- [Assigned task]
Return all the entries below exactly as they were given.

- [Data records]
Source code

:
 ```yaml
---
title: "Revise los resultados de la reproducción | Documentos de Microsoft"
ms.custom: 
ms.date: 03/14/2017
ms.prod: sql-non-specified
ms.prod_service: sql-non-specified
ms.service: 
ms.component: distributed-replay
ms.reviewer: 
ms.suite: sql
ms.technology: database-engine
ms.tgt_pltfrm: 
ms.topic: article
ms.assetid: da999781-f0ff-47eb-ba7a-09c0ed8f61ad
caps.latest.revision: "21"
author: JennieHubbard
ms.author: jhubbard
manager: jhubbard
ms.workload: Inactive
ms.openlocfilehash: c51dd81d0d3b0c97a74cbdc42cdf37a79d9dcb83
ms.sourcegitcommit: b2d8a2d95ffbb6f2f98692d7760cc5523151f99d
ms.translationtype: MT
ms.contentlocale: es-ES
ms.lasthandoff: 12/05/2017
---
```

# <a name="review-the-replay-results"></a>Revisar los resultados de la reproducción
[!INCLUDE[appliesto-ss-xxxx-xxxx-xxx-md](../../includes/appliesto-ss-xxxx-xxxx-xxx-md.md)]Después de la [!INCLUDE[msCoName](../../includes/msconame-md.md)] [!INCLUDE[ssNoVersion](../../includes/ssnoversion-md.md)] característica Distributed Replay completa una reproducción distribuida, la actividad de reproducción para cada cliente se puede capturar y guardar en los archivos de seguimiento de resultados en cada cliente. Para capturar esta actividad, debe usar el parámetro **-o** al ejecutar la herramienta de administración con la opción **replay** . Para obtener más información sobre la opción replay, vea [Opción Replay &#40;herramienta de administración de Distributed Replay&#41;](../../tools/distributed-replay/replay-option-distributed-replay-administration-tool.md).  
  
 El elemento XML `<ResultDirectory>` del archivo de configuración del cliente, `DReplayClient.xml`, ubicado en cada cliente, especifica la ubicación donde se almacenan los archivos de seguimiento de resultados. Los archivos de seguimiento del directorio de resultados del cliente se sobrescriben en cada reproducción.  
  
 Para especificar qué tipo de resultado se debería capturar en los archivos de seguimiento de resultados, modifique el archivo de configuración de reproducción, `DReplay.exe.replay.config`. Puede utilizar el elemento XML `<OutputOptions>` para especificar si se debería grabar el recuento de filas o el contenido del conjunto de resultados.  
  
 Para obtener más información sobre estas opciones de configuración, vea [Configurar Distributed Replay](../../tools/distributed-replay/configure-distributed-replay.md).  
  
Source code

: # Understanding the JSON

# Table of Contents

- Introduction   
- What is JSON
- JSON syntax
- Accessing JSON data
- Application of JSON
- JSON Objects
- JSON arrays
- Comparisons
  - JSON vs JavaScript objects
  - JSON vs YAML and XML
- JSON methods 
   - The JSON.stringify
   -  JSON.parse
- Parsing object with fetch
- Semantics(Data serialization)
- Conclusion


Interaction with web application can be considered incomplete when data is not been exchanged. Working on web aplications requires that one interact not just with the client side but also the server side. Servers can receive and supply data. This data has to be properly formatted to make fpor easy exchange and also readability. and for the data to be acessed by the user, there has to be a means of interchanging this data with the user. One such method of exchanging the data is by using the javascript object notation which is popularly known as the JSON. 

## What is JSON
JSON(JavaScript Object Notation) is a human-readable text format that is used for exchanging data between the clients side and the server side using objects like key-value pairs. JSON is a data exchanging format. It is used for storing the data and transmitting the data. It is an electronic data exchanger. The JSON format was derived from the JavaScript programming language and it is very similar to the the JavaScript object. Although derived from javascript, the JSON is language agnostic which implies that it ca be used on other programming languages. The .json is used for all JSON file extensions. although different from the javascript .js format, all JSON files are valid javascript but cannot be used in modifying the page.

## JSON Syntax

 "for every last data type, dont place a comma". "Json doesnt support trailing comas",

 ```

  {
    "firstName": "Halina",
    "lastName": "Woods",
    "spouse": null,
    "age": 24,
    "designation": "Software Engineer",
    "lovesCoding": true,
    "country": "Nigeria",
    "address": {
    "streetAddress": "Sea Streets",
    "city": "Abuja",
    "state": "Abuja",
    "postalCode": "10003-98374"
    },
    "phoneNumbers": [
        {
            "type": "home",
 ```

- [Answer space]
Source code

:
 ```yaml
---
title: "Revise los resultados de la reproducción | Documentos de Microsoft"
ms.custom: 
ms.date: 03/14/2017
ms.prod: sql-non-specified
ms.prod_service: sql-non-specified
ms.service: 
ms.component: distributed-replay
ms.reviewer: 
ms.suite: sql
ms.technology: database-engine
ms.tgt_pltfrm: 
ms.topic: article
ms.assetid: da999781-f0ff-47eb-ba7a-09c0ed8f61ad
caps.latest.revision: "21"
author: JennieHubbard
ms.author: jhubbard
manager: jhubbard
ms.workload: Inactive
ms.openlocfilehash: c51dd81d0d3b0c97a74cbdc42cdf37a79d9dcb83
ms.sourcegitcommit: b2d8a2d95ffbb6f2f98692d7760cc5523151f99d
ms.translationtype: MT
ms.contentlocale: es-ES
ms.lasthandoff: 12/05/2017
---
```

# <a name="review-the-replay-results"></a>Revisar los resultados de la reproducción
[!INCLUDE[appliesto-ss-xxxx-xxxx-xxx-md](../../includes/appliesto-ss-xxxx-xxxx-xxx-md.md)]Después de la [!INCLUDE[msCoName](../../includes/msconame-md.md)] [!INCLUDE[ssNoVersion](../../includes/ssnoversion-md.md)] característica Distributed Replay completa una reproducción distribuida, la actividad de reproducción para cada cliente se puede capturar y guardar en los archivos de seguimiento de resultados en cada cliente. Para capturar esta actividad, debe usar el parámetro **-o** al ejecutar la herramienta de administración con la opción **replay** . Para obtener más información sobre la opción replay, vea [Opción Replay &#40;herramienta de administración de Distributed Replay&#41;](../../tools/distributed-replay/replay-option-distributed-replay-administration-tool.md).  
  
 El elemento XML `<ResultDirectory>` del archivo de configuración del cliente, `DReplayClient.xml`, ubicado en cada cliente, especifica la ubicación donde se almacenan los archivos de seguimiento de resultados. Los archivos de seguimiento del directorio de resultados del cliente se sobrescriben en cada reproducción.  
  
 Para especificar qué tipo de resultado se debería capturar en los archivos de seguimiento de resultados, modifique el archivo de configuración de reproducción, `DReplay.exe.replay.config`. Puede utilizar el elemento XML `<OutputOptions>` para especificar si se debería grabar el recuento de filas o el contenido del conjunto de resultados.  
  
 Para obtener más información sobre estas opciones de configuración, vea [Configurar Distributed Replay](../../tools/distributed-replay/configure-distributed-replay.md).  
  
Source code

: # Understanding the JSON

# Table of Contents

- Introduction   
- What is JSON
- JSON syntax
- Accessing JSON data
- Application of JSON
- JSON Objects
- JSON arrays
- Comparisons
  - JSON vs JavaScript objects
  - JSON vs YAML and XML
- JSON methods 
   - The JSON.stringify
   -  JSON.parse
- Parsing object with fetch
- Semantics(Data serialization)
- Conclusion


Interaction with web application can be considered incomplete when data is not been exchanged. Working on web aplications requires that one interact not just with the client side but also the server side. Servers can receive and supply data. This data has to be properly formatted to make fpor easy exchange and also readability. and for the data to be acessed by the user, there has to be a means of interchanging this data with the user. One such method of exchanging the data is by using the javascript object notation which is popularly known as the JSON. 

## What is JSON
JSON(JavaScript Object Notation) is a human-readable text format that is used for exchanging data between the clients side and the server side using objects like key-value pairs. JSON is a data exchanging format. It is used for storing the data and transmitting the data. It is an electronic data exchanger. The JSON format was derived from the JavaScript programming language and it is very similar to the the JavaScript object. Although derived from javascript, the JSON is language agnostic which implies that it ca be used on other programming languages. The .json is used for all JSON file extensions. although different from the javascript .js format, all JSON files are valid javascript but cannot be used in modifying the page.

## JSON Syntax

 "for every last data type, dont place a comma". "Json doesnt support trailing comas",

 ```

  {
    "firstName": "Halina",
    "lastName": "Woods",
    "spouse": null,
    "age": 24,
    "designation": "Software Engineer",
    "lovesCoding": true,
    "country": "Nigeria",
    "address": {
    "streetAddress": "Sea Streets",
    "city": "Abuja",
    "state": "Abuja",
    "postalCode": "10003-98374"
    },
    "phoneNumbers": [
        {
            "type": "home",
 ```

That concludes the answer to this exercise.